Posted on Tue, Dec. 21, 2004


$110,000,000: Gordon Maag sues groups behind campaign ads
BY BRIAN BRUEGGEMANN
bbrueggemann@bnd.com

EDWARDSVILLE - Gordon Maag wants the groups who tagged him as the poster boy for what's wrong with the court system to pay him for his election losses.
On Monday he sued for $110 million in Madison County -- which last week was again named the nation's No. 1 judicial hellhole. His attorney is Rex Carr, who counts himself among the top 100 personal injury lawyers in the nation.
Maag on Nov. 2 lost both the Illinois Supreme Court race and his race to be retained as a 5th District Appellate Court judge. His suit seeks $10 million in actual damages, such as lost wages and benefits, and $100 million to punish the Illinois Chamber of Commerce and its affiliate, the Illinois Coalition for Jobs, Growth and Prosperity, for a flier he claims cost him his seat on the appeals court.
Carr, of Belleville, said a big judgment is needed to deter the defendants and others from similar activity.
"What they did to Maag through absolute, 100 percent, easily proven lies can be done to any judge," Carr said. "Ten million is not going to stop them. You have to get their attention."
He added, "They're an association made up of a lot of big companies."
The flier criticizes Maag, a Democrat from Glen Carbon, as being soft on criminals and a reason employers have left the region.
For example, one paragraph states: "Judge Maag reduced a criminal's sentence for a brutal stabbing because he didn't think it was 'exceptionally brutal' and 'wantonly cruel' ... the victim was stabbed in the face, neck and chest with a butcher knife."
Another paragraph states: "Judge Maag overturned a first-degree murder conviction because the jury was not given the correct instructions for a lesser crime ... huh?"
Republican Lloyd Karmeier, who defeated Maag in the Supreme Court race, also complained during the campaign that advertising paid for by Maag's supporters twisted his judicial record. In fact, both candidates were asked by an Illinois State Bar Association committee, which was monitoring the campaign, to disavow certain advertisements, but neither did so.
Cindi Canary, director of the Illinois Campaign for Political Reform, said her group was concerned about campaign ads on both sides.

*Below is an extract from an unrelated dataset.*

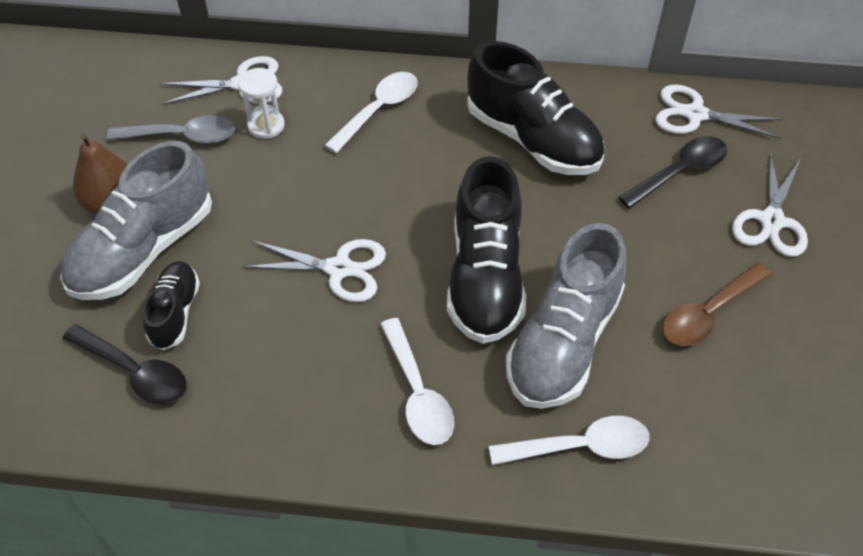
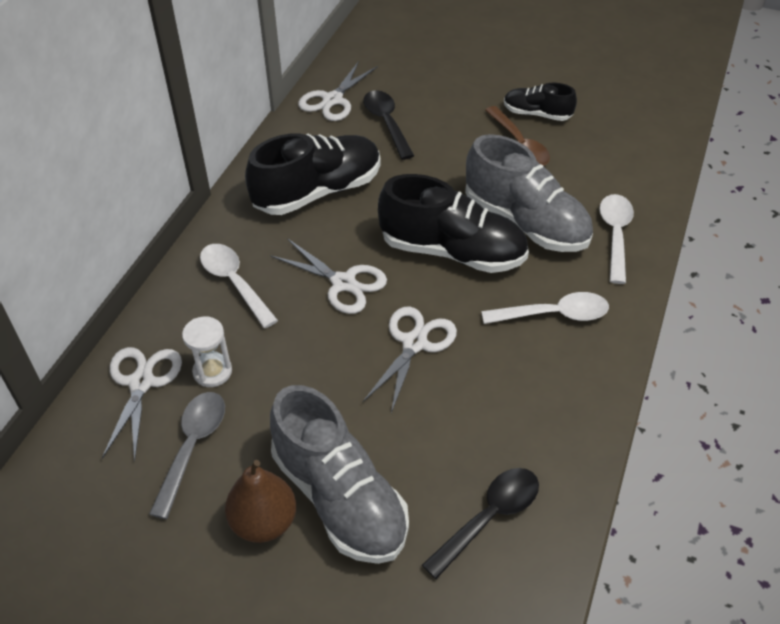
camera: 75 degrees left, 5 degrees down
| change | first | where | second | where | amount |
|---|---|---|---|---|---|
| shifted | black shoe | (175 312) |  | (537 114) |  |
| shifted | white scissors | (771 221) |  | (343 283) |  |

"It was an ugly election all around," Canary said. "Whether this particular piece was more egregious than the others, I can't say. But it was an ugly election all around."
She added, "I think, again, this shows you this is absolutely not the way to have a Supreme Court election."
Maag needed approval from 60 percent of the voters to retain his seat on the appeals court in Mount Vernon. He got approval from about 55 percent.
Carr said: "This defeat of Judge Maag, through these lies, absolute lies, is a warning shot to any other judge: 'Look, we did it to Maag, we can do it to you.'"
The suit was filed in Madison County. The county was a center of attention during the state Supreme Court race because of its reputation of being a good place to sue.
Neither Doug Whitley, president of the Illinois Chamber of Commerce, nor Ronald Gidwitz, chairman of Illinois Coalition for Jobs, Growth and Prosperity, could be reached.